Salinas, CA : CalPERS Fund Coming Up Very, Very Short
by Richard Kuehn on 03/18/12
I
wrote recently on my blog about an alarming shortfall in the
pension fund for state workers. The
California Public Employees' Retirement System (CalPERS) now has just 63%
enough cash to fund future pension liabilities after losing $69 billion in the
2008 downturn, about a quarter of its funds.
I was happy to read the headline in the Wall
Street Journal "CalPERS Lowers Target Rate" which
implied the fund had realized it was coming up way short on its investment
strategy and needed to make a turn in another direction. But upon reading the story, I found that they
had lowered their expected rate of return from 7.75% to 7.5%. I don't think that's nearly enough. The fund has earned an average rate of return
of 5.1% over the past ten years, although it did make a 7.5% return over 20
years, which included the dot-com bubble.
By lowering its rate of return, the state of California, schools and
county agencies will have to kick in a bit more to cover an expected shortfall,
however, I think expecting a return of 7.5% might be too aggressive. The move does require the state to kick an
additional $300 million annually, but the fund only earned a
1.1% rate of return last year and putting aggressive
targets forward won't help the 1.6 million Californians who currently rely on
CalPERS benefits if these targets aren't met.
And it certainly won't help the next generation of retirees. The Board which oversees CalPERS rejected
the advice of its actuary to lower the expected rate of return to
7.25%. My guess is that they felt making
a reduction of 500 basis points in the expected rate of return would be too
unpopular with union employees (union representatives comprise six members of a
board of 13) and the state of California.
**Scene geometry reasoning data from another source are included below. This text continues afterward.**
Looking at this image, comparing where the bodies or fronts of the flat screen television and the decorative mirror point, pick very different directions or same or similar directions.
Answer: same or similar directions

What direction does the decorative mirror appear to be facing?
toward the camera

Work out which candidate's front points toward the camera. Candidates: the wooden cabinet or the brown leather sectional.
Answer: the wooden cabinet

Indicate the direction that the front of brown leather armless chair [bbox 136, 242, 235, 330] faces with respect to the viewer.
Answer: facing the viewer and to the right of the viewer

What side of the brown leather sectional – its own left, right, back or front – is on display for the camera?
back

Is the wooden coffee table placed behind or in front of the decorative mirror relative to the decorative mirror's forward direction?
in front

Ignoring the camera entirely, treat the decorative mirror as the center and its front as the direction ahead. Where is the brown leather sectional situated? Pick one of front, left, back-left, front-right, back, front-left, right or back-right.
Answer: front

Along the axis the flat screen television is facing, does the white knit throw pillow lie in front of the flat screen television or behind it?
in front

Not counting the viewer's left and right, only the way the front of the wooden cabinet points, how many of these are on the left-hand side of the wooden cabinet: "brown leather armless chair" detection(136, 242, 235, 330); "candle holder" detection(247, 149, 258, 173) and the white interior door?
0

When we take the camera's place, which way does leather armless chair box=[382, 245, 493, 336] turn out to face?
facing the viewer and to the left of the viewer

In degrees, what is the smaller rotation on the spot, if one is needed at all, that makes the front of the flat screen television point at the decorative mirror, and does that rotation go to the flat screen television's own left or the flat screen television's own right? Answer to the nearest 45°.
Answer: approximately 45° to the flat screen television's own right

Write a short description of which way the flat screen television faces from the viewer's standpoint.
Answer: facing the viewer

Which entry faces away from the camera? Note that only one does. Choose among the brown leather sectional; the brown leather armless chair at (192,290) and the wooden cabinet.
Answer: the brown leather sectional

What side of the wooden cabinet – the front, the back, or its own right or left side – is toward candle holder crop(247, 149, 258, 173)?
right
It's going to be politically unpopular to do any type of reduction. But employees must face reality. The stock market is extremely volatile and
there's no guarantee that historical rates of return will hold up. Even those at CalPERS don't seem extremely
bullish. "At least this is a move in the right direction, but we are still
kicking the can down the road," CalPERS board member Dan Dunmoyer told
Bloomberg Businessweek. The actuary who
proposed a greater reduction told the CalPERS Board that the fund had a 50%
chance it could generate a 7.5% rate of return over the next decade. I don't like those odds when calculating what
someone may have in their supposed golden years. There's more than $100 million/year at
stake. California will spend $3.5
billion in the current fiscal year ending June 30 on pension benefits, and lowering
the rate of return to 7.5% will raise costs by $167 million in this year alone. Lowering it to 7.25% like the actuary
recommended, however, would have raised costs by $425 million, 2.5x the amount
not double as you would expect by lowering the expected rate of return by twice
as many percentage points. It's not a
linear equation. If the rate of return
drops a couple of percentage points, the shortfall would add more than $1
billion per year to the deficit. With
the new change in assumptions, the fund now estimates it will have 70-75% of
funds needed to cover promised benefits.
But Stanford University came out with a report that estimated the fund
will generate an estimated 6.2% annual return which would mean it only has 58%
of the funds it needs to make good on its promises. It's anyone guess what will happen with the
stock market. Let's hope retires don't
end up with IOUs from our state government in lieu of their pensions and
long-term care benefits. I remember well
the year I got an IOU from the state of California instead of my tax refund. I was not a happy camper. I would have been really unhappy if this were
my income for the month and I needed to pay rent and other bills.